Installée dans la ville portuaire de Valence, à l’est de l’Espagne, Laura, infirmière, est à la recherche d’une opportunité immobilière lui permettant de se rapprocher de son lieu de travail, afin de limiter ses temps de transport quotidien. Lorsqu’elle fait l’acquisition de ce petit studio de 38 mètres carrés situé en rez-de-chaussée d’un immeuble de logement, à proximité de l’hôpital dans lequel elle exerce, elle contacte rapidement les architectes locaux du studio La Caseta, sur les recommandations d’une amie de la famille. L’appartement, resté dans son jus, ne nécessite pas de lourds travaux, mais plutôt une intervention concentrée sur des solutions minimales d’aménagement. Ouverte d’esprit, la propriétaire n’attend pas des concepteurs un agencement intérieur traditionnel et leur donne carte blanche pour transformer les lieux tout en mettant à profit la surface. Elle souhaite se projeter dans un environnement original, voire ludique, adapté à une personne seule ou en couple, qu’elle occupera jusqu’à ce que son foyer s’agrandisse.
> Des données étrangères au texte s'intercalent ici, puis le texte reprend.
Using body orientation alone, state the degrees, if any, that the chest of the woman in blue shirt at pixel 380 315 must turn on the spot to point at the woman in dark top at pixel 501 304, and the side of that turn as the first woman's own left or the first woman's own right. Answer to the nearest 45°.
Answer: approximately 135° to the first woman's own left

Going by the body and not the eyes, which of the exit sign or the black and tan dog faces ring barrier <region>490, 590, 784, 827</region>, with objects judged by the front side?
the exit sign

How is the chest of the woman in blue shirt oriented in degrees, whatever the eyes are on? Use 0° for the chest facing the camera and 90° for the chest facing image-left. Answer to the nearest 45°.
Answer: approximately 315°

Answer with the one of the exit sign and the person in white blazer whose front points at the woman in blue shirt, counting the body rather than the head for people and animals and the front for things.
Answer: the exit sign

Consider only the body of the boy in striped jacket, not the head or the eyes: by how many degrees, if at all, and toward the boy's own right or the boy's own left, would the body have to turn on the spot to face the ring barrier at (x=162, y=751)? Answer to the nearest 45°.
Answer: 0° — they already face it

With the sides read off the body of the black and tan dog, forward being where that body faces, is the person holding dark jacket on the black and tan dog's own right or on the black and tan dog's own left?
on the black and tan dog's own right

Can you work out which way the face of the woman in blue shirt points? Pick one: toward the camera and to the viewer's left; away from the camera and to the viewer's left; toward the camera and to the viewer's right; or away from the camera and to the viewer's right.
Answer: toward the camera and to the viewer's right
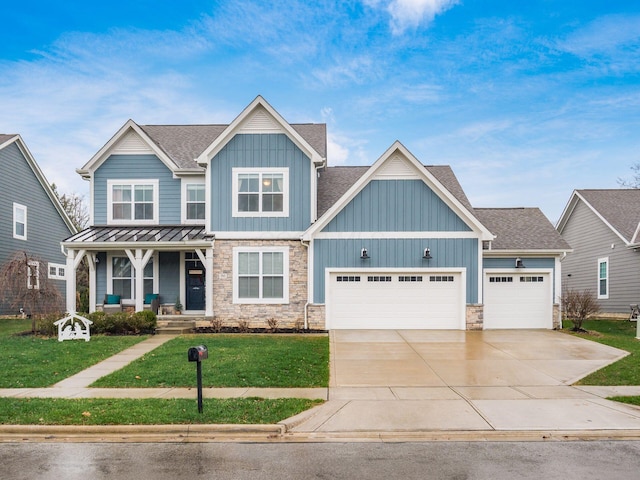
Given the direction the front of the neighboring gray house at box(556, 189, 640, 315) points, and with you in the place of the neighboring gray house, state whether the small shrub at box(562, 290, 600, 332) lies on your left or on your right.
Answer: on your right

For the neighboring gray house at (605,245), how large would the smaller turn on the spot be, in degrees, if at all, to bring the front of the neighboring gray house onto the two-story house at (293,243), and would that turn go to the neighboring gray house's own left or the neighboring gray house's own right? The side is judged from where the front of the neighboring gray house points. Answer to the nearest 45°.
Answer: approximately 90° to the neighboring gray house's own right

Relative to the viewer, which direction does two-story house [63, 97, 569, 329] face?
toward the camera

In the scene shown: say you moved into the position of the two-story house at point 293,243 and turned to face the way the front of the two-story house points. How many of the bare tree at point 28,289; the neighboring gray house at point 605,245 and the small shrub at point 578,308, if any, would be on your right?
1

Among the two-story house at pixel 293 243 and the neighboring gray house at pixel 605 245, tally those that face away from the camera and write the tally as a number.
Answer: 0

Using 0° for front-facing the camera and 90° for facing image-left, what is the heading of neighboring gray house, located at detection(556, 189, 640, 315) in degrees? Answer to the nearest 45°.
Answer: approximately 315°

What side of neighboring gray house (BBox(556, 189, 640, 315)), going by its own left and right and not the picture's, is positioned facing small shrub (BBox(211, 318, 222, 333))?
right

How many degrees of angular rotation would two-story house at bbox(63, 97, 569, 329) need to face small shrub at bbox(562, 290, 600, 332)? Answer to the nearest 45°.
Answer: approximately 90° to its left

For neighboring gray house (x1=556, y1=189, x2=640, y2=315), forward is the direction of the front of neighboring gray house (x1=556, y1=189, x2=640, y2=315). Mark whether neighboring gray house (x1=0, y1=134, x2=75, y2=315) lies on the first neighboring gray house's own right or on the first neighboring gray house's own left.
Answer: on the first neighboring gray house's own right
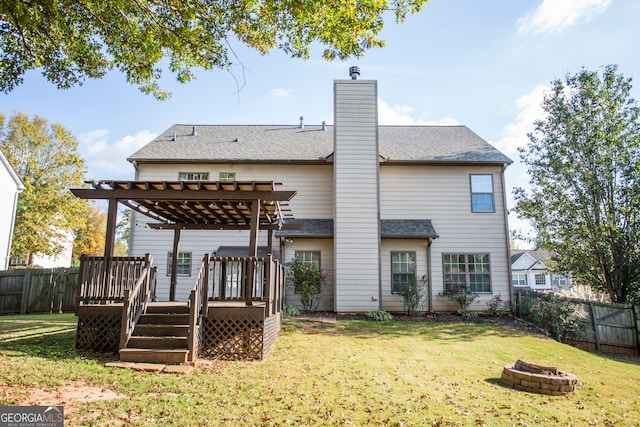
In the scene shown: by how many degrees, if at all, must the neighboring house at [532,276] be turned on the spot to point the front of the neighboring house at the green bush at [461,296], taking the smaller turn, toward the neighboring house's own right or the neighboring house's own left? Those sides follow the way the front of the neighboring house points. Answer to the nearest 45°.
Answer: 0° — it already faces it

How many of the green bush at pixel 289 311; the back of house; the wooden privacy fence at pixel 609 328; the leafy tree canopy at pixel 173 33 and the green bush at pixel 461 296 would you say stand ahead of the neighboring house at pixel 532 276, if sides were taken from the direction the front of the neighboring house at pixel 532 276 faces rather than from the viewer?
5

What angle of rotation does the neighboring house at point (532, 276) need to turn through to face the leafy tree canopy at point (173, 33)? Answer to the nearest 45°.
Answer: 0° — it already faces it

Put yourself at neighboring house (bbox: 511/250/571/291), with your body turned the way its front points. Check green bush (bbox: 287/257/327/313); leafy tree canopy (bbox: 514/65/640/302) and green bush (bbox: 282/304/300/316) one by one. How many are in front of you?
3

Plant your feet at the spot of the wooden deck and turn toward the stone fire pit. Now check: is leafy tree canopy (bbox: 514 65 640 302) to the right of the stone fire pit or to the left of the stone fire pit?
left

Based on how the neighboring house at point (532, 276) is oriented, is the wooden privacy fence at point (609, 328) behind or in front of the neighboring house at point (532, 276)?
in front

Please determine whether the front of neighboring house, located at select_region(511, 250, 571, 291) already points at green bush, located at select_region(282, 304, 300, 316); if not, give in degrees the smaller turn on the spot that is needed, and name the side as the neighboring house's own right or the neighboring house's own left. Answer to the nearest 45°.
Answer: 0° — it already faces it

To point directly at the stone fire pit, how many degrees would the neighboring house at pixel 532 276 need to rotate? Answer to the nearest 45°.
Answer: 0° — it already faces it

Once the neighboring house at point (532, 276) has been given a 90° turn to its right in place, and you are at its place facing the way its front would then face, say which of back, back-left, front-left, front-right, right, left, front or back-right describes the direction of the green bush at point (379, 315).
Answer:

LES PETITS PLATS DANS LES GRANDS
De cette surface habitable réduite se dégage un volume généreux, profitant d’une hauteur sous plafond de 4 mètres. Mono-orientée et peu lumineuse, la pièce, configurée en petit atelier de rue, impose à Alberto Facundo, architecte et ingénieur en charge des travaux, de porter une attention particulière aux problématiques de vis-à-vis et à l’agencement de l’espace de nuit. Si les enjeux sont multiples, les efforts architecturaux, eux, devront être maîtrisés pour respecter le budget très limité de la maître d’ouvrage. Trois principes guideront le projet tout du long : utiliser le volume dans sa hauteur pour dégager le plus d’espace possible au sol, composer les aménagements avec des éléments de récupération et concevoir des espaces polyvalents. En découle la réalisation d’une structure bois en plaquage stratifié de chêne clair. Cette boîte dans la boîte, conçue comme un meuble aux multiples usages, accueille en partie basse un espace mutualisé entre la salle d’eau et le dressing, ainsi qu’une chambre en mezzanine, à l’abri de la vue des passants.
MYSTÉRIEUSE ASCENSION
Alors qu’un agencement somme toute classique organise le salon, la salle à manger et la cuisine autour de la pièce opaque destinée aux soins intimes, l’accès à l’étage repose sur un système plus ludique où l’escalier métallique coulissant, pièce maîtresse du projet, dessert à la fois les placards hauts et le lit. L’icône bleue, récupérée d’un ancien chantier et sauvée de la décharge par les architectes, séduit par ses proportions parfaitement adaptées à la profondeur de l’espace disponible, et par sa légèreté. Si la hauteur du plancher sur lequel repose le lit fut naturellement déterminée par la dimension de l’échelle, le mécanisme de roulement permettant de la déplacer requit une mise en oeuvre plus complexe. Résultat d’un travail minutieux de serrurerie et de menuiserie, un joint creux au profil métallique en U se glisse entre les deux niveaux de placard, faisant office de rail pour le mouvement de l’échelle. « Des roues ont ensuite été placées à chaque extrémité des pieds et sont habilement dissimulés derrière les portes des armoires hautes. Avec ce système, la propriétaire peut tirer son escalier à l’aide d’un seul doigt ! », précise fièrement Alberto.
JEU DES QUATRE COULEURS
En référence au plateau coloré du Parcheesi – un jeu de société traditionnel indien, très populaire en Espagne –, l’équipe du studio La Caseta entreprend des compositions de matières et de couleurs vives, contrastant avec les éléments de construction bruts tels que la structure béton, le revêtement de sol minéral, le volume principal en chêne clair ou encore les menuiseries et la ferronnerie d’origine… « Nous avons appris à jouer avec l’espace et ses finitions. D’abord en imaginant des solutions polyvalentes nous permettant d’exploiter au mieux chaque recoin de l’habitation, puis en combinant les couleurs pour apporter de la vitalité au lieu », se remémore l’architecte. Ce projet, qu’il qualifie volontiers d’« amusant dans sa conception », incarne finalement le jeu, au sens propre comme au figuré.